O presidente da Rússia, Vladimir Putin, conversou ao telefone com o seu homólogo iraniano, Massoud Pezeshkian, nesta sexta-feira (16), em meio a uma repressão violenta contra protestos que se espalharam pelo país persa. Segundo o anúncio do Kremlin, o líder russo se colocou à disposição como mediador.
O porta-voz de Moscou, Dimitri Peskov, disse a jornalistas que Putin “continuará os esforços” para diminuir a escalada de tensão no Oriente Médio. Mais cedo nesta sexta, o presidente russo também falou com o primeiro-ministro de Israel, Binyamin Netanyahu.
Os protestos que tomaram o Irã começaram como atos contra a crise econômica e se transformaram na mais séria ameaça à teocracia desde sua instalação em 1979.

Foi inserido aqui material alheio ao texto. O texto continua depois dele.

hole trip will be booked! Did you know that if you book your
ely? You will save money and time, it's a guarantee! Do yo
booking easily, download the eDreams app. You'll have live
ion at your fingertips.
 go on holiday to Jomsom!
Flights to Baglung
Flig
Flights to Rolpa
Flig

Diante dos relatos de brutal repressão, com ao menos 3.428 pessoas mortas segundo organizações de direitos humanos, Donald Trump vinha ameaçando atacar o país militarmente.
Na quinta (15), o republicano baixou o tom. Trump disse ter sido informado de que o número de mortes estava diminuindo e que acreditava não haver, atualmente, um plano para execuções em larga escala.
Por outro lado, neste mesmo dia, o embaixador americano Mike Waltz disse em uma reunião do Conselho de Segurança da ONU que Trump “é um homem de ação” e que o presidente “deixou claro que todas as opções estão na mesa para interromper o massacre”.
Paralelamente, os EUA impuseram uma nova leva de sanções contra autoridades do Irã, ampliando a pressão sobre Teerã. As medidas atingem cinco autoridades iranianas apontadas por Washington como responsáveis diretas pela repressão, além de uma prisão e dezenas de pessoas ligadas a esquemas financeiros paralelos.
Entre os sancionados estão o secretário do Conselho Supremo de Segurança Nacional e comandantes da Guarda Revolucionária Islâmica, braço militar do regime.
O país está sob bloqueio de comunicações há dias depois que o regime cortou o sinal de internet em várias regiões do país.